Segment Start: TASK INPUTS

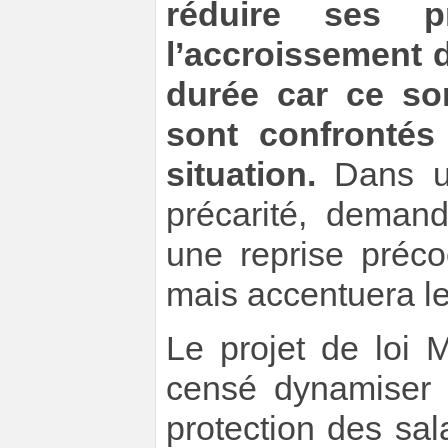
réduire ses pr
l’accroissement d
durée car ce son
sont confrontés
situation.
Dans u
précarité, deman
une reprise préc
mais accentuera le
Le projet de loi
censé dynamiser l
protection des sa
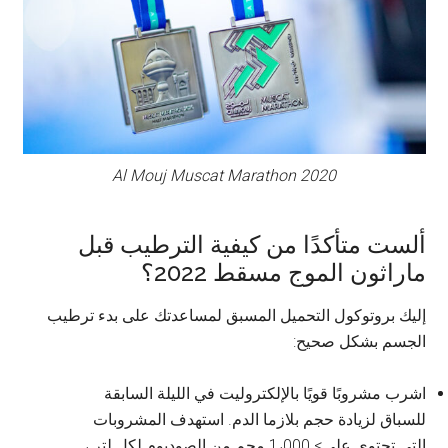
Al Mouj Muscat Marathon 2020
ألست متأكدًا من كيفية الترطيب قبل
ماراثون الموج مسقط 2022؟
إليك بروتوكول التحميل المسبق لمساعدتك على بدء ترطيب
الجسم بشكل صحيح:
اشرب مشروبًا قويًا بالإلكتروليت في الليلة السابقة
للسباق لزيادة حجم بلازما الدم. استهدف المشروبات
التي تحتوي على> 1،000 مجم من الصوديوم لكل لتر ،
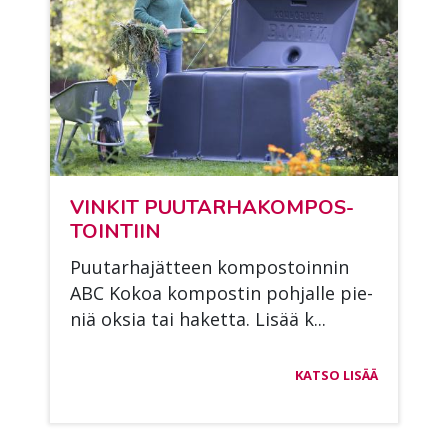
VIN­KIT PUU­TAR­HA­KOM­POS­
TOIN­TIIN
Puu­tar­ha­jät­teen kom­pos­toin­nin
ABC Ko­koa kom­pos­tin poh­jal­le pie­
niä ok­sia tai ha­ket­ta. Li­sää k...
KATSO LISÄÄ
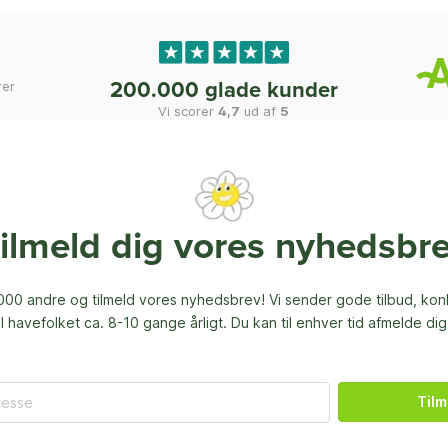
rer
200.000 glade kunder
Vi scorer
4,7
ud af
5
ilmeld dig vores nyhedsbr
00 andre og tilmeld vores nyhedsbrev! Vi sender gode tilbud, ko
til havefolket ca. 8-10 gange årligt. Du kan til enhver tid afmelde dig
Tilm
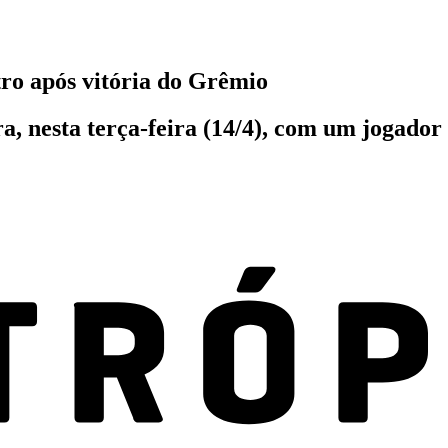
ro após vitória do Grêmio
, nesta terça-feira (14/4), com um jogador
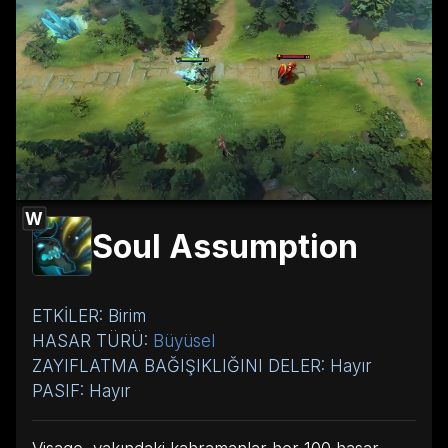
W
Soul Assumption
ETKİLER: Birim
HASAR TÜRÜ:
Büyüsel
ZAYIFLATMA BAĞIŞIKLIĞINI DELER: Hayır
PASIF: Hayır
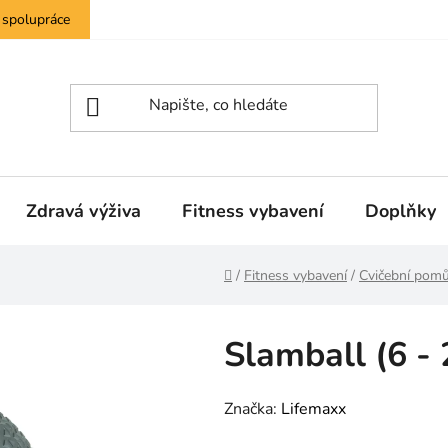
 spolupráce
Zdravá výživa
Fitness vybavení
Doplňky
Domů
/
Fitness vybavení
/
Cvičební pom
Slamball (6 -
Značka:
Lifemaxx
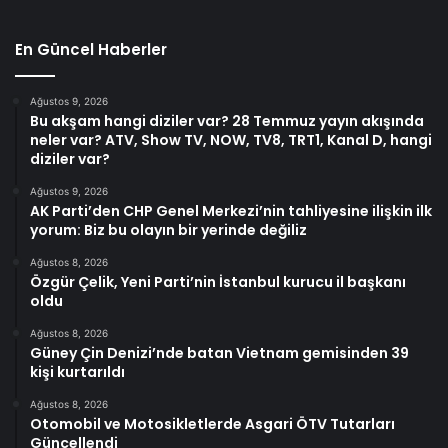
En Güncel Haberler
Ağustos 9, 2026
Bu akşam hangi diziler var? 28 Temmuz yayın akışında
neler var? ATV, Show TV, NOW, TV8, TRT1, Kanal D, hangi
diziler var?
Ağustos 9, 2026
AK Parti’den CHP Genel Merkezi’nin tahliyesine ilişkin ilk
yorum: Biz bu olayın bir yerinde değiliz
Ağustos 8, 2026
Özgür Çelik, Yeni Parti’nin İstanbul kurucu il başkanı
oldu
Ağustos 8, 2026
Güney Çin Denizi’nde batan Vietnam gemisinden 39
kişi kurtarıldı
Ağustos 8, 2026
Otomobil ve Motosikletlerde Asgari ÖTV Tutarları
Güncellendi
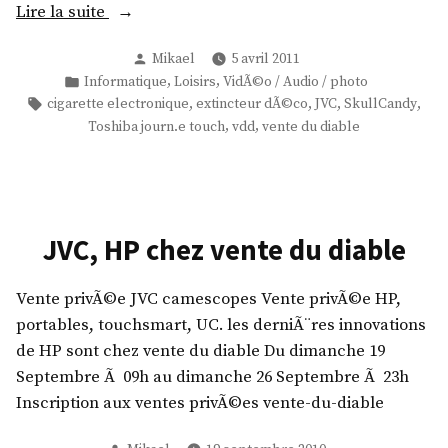
«
Lire la suite
l
e
Publié
Mikael
5 avril 2011
J
par
Publié
,
,
Informatique
Loisirs
VidÃ©o / Audio / photo
V
»
dans
Étiquettes :
,
,
,
,
cigarette electronique
extincteur dÃ©co
JVC
SkullCandy
C
,
,
Toshiba journ.e touch
vdd
vente du diable
,
c
i
g
JVC, HP chez vente du diable
a
r
e
Vente privÃ©e JVC camescopes Vente privÃ©e HP,
t
portables, touchsmart, UC. les derniÃ¨res innovations
t
de HP sont chez vente du diable Du dimanche 19
e
Septembre Ã 09h au dimanche 26 Septembre Ã 23h
e
Inscription aux ventes privÃ©es vente-du-diable
l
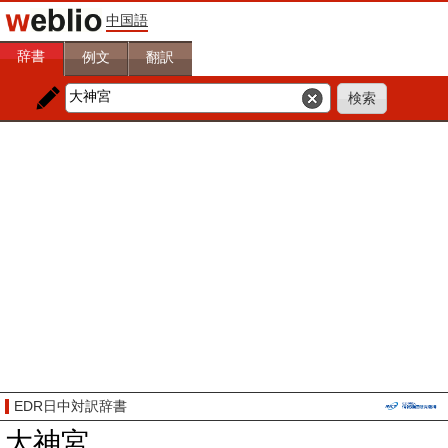
中国語
辞書
例文
翻訳
EDR日中対訳辞書
大神宮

Segment End: TASK INPUTS

■ DESCRIPTION OF THE TASK ■
A verbatim copy of the listing, with all pictures removed, is required.

■ OUTPUT OF THE TASK ■
réduire ses pr
l’accroissement d
durée car ce son
sont confrontés
situation.
Dans u
précarité, deman
une reprise préc
mais accentuera le
Le projet de loi
censé dynamiser l
protection des sa
Al Mouj Muscat Marathon 2020
ألست متأكدًا من كيفية الترطيب قبل
ماراثون الموج مسقط 2022؟
إليك بروتوكول التحميل المسبق لمساعدتك على بدء ترطيب
الجسم بشكل صحيح:
اشرب مشروبًا قويًا بالإلكتروليت في الليلة السابقة
للسباق لزيادة حجم بلازما الدم. استهدف المشروبات
التي تحتوي على> 1،000 مجم من الصوديوم لكل لتر ،
VIN­KIT PUU­TAR­HA­KOM­POS­
TOIN­TIIN
Puu­tar­ha­jät­teen kom­pos­toin­nin
ABC Ko­koa kom­pos­tin poh­jal­le pie­
niä ok­sia tai ha­ket­ta. Li­sää k...
KATSO LISÄÄ
rer
200.000 glade kunder
Vi scorer
4,7
ud af
5
ilmeld dig vores nyhedsbr
00 andre og tilmeld vores nyhedsbrev! Vi sender gode tilbud, ko
til havefolket ca. 8-10 gange årligt. Du kan til enhver tid afmelde dig
Tilm
ro após vitória do Grêmio
, nesta terça-feira (14/4), com um jogador
W
Soul Assumption
ETKİLER: Birim
HASAR TÜRÜ:
Büyüsel
ZAYIFLATMA BAĞIŞIKLIĞINI DELER: Hayır
PASIF: Hayır
 spolupráce
Zdravá výživa
Fitness vybavení
Doplňky
Domů
/
Fitness vybavení
/
Cvičební pom
Slamball (6 -
Značka:
Lifemaxx
En Güncel Haberler
Ağustos 9, 2026
Bu akşam hangi diziler var? 28 Temmuz yayın akışında
neler var? ATV, Show TV, NOW, TV8, TRT1, Kanal D, hangi
diziler var?
Ağustos 9, 2026
AK Parti’den CHP Genel Merkezi’nin tahliyesine ilişkin ilk
yorum: Biz bu olayın bir yerinde değiliz
Ağustos 8, 2026
Özgür Çelik, Yeni Parti’nin İstanbul kurucu il başkanı
oldu
Ağustos 8, 2026
Güney Çin Denizi’nde batan Vietnam gemisinden 39
kişi kurtarıldı
Ağustos 8, 2026
Otomobil ve Motosikletlerde Asgari ÖTV Tutarları
Güncellendi
«
Lire la suite
l
e
Publié
Mikael
5 avril 2011
J
par
Publié
,
,
Informatique
Loisirs
VidÃ©o / Audio / photo
V
»
dans
Étiquettes :
,
,
,
,
cigarette electronique
extincteur dÃ©co
JVC
SkullCandy
C
,
,
Toshiba journ.e touch
vdd
vente du diable
,
c
i
g
JVC, HP chez vente du diable
a
r
e
Vente privÃ©e JVC camescopes Vente privÃ©e HP,
t
portables, touchsmart, UC. les derniÃ¨res innovations
t
de HP sont chez vente du diable Du dimanche 19
e
Septembre Ã 09h au dimanche 26 Septembre Ã 23h
e
Inscription aux ventes privÃ©es vente-du-diable
l
中国語
辞書
例文
翻訳
EDR日中対訳辞書
大神宮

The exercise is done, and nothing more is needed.